Monday, December 09, 2019

The Weekly Filing Deadline Wrangle

The Texas Progressive Alliance is watching the 2020 spring ballot filings on today's deadline, as well as the turnout and trends in the ongoing Houston city and educational runoff elections' early voting period (Election Day is Saturday).

There's also the sixth Dem presidential debate happening in nine days, so it's a busy time for those of us who are political junkies.

Here's the round-up of the best blog posts, Tweets, and lefty news about and around Texas, our Texas from last week.  First, TXElects.

(Today) is the deadline for candidates to file for a spot on the March 3 primary ballot as a Democrat or Republican, or to be eligible to receive the nomination of the Green or Libertarian Parties at their conventions. It is also the deadline for candidates to file to run under the banner of a political party not currently having ballot access.

It will take at more than a week to determine with certainty all of the candidates who filed and were certified to be on the ballot. County parties have until December 17 to electronically submit their candidate rosters to the Secretary of State, and state parties have a December 18 deadline.

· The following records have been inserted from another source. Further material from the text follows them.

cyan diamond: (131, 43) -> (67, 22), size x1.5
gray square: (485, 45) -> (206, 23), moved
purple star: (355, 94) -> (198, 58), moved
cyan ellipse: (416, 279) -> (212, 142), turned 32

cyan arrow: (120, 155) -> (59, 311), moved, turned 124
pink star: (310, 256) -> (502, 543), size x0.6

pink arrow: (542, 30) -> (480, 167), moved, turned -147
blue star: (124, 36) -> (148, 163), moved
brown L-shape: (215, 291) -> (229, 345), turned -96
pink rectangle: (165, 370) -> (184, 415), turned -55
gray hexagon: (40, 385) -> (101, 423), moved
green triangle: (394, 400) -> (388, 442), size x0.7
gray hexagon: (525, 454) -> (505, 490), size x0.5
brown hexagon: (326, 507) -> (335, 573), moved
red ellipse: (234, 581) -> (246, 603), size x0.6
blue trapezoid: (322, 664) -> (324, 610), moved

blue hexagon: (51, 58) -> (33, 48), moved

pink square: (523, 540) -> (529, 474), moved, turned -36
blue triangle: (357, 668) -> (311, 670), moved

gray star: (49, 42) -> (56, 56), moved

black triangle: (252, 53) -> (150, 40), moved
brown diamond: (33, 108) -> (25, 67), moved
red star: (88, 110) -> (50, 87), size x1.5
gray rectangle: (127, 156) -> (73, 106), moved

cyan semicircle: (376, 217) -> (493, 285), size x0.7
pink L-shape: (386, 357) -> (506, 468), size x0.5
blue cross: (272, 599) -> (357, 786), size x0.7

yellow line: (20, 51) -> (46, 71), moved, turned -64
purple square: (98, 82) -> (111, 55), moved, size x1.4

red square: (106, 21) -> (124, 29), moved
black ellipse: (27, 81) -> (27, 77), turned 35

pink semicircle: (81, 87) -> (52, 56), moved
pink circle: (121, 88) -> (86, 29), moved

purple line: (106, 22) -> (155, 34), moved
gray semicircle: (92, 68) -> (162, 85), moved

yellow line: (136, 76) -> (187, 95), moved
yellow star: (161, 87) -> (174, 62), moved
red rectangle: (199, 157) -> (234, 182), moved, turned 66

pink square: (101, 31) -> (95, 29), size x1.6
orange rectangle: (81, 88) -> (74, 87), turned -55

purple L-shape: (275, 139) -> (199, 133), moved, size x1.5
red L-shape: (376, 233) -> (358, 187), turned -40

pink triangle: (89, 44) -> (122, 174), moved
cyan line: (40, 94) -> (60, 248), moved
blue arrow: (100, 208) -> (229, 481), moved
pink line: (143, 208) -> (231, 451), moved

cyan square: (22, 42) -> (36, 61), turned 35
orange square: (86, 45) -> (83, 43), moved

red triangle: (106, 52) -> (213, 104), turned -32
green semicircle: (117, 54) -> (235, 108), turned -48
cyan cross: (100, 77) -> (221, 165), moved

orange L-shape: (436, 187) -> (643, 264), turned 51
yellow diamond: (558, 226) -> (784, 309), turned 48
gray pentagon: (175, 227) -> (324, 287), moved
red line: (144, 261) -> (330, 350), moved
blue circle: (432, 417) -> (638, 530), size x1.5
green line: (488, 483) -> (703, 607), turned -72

Candidates seeking to have their names removed from the ballot must withdraw by Tuesday.

There are still ways to reach the ballot if a candidate fails to file by the close of business Monday. There may be chances for partisan candidates to file past the December 9 deadline in specific cases of vacancies or the withdrawal of the lone candidate. Independent candidates must file declarations of intent to run by December 9. Write-in candidates must file their declarations of candidacy by August 17, 2020.

Noted by Ballot Access News, the state has appealed the ruling it lost in Dikeman v. Hughs.  The law at issue compels minor party candidates to pay a fee to run for office; it was struck down by a lower court a week ago.  And in filing developments ...

Progress Texas also has a list of candidates who've placed their names on the March 2020 Democratic primary ballot.  Kuff looked at the initial Congressional race ratings in Texas.  Howie Klein at Down With Tyranny profiled TX-25 hopeful Heidi Sloan.  And Jeremy Wallace at the HouChron examined the race to replace retiring Cong. Pete Olson in TX-22, with twelve Republicans aiming to be the nominee.  (In 2018, Democrat Sri Preston Kulkarni almost knocked off Olson.  Kulkarni is running again, along with Pearland city council member Derrick Reed, and possibly one other Democrat filing later today.)  The statehouse district in the same Fort Bend County area just lost its Republican representative due to his unforced racial error, underscoring the shifting political sands in the nation's most ethnically diverse region.

PDiddie at Brains and Eggs had his regular weekly update on the Democrats running for the White House.  Mike Bloomberg made an appearance at the Texas Dems' quarterly meeting on Saturday.

Texas Monthly will be doing a regular political roundup.

SocraticGadfly collected all the huzzahs and handsprings for the Texas Tribune turning 10, and offers up a pretty contrarian take.

Meredith Lawrence of the Dallas Observer reports on the sad state of affairs with refugee asylum.

Robert Rivard at his self-titled Report urges the University of Incarnate Word to settle the Cameron Redus wrongful death case.

And here's some environmental developments.

Axios reports that the rural healthcare crisis is costing lives, a story the Texas Observer has recently been covering extensively.

Closing this Wrangle with some lighter news ...

Americans of certain age are mourning the passing of Carroll Spinney, who brought Big Bird and Oscar the Grouch to life for Sesame Street for nearly fifty years.  And Mean Green Cougar Red posted an appreciation of the children show's countercultural cartoons.

Paradise in Hell is here for the blood red White House Christmas trees.

Alice Embree at The Rag Blog posted about Houston's iconic '60s-'70s underground newspaper, Space City!, getting new digital life.  And there will be a fundraiser for TeXchromosome this coming Saturday at the Peace House Farm in Austin, with music, a flea market, and silent auction.

Last, Jessica Huseman, ProPublica's Texan at large, emphatically explains why she loves Texas.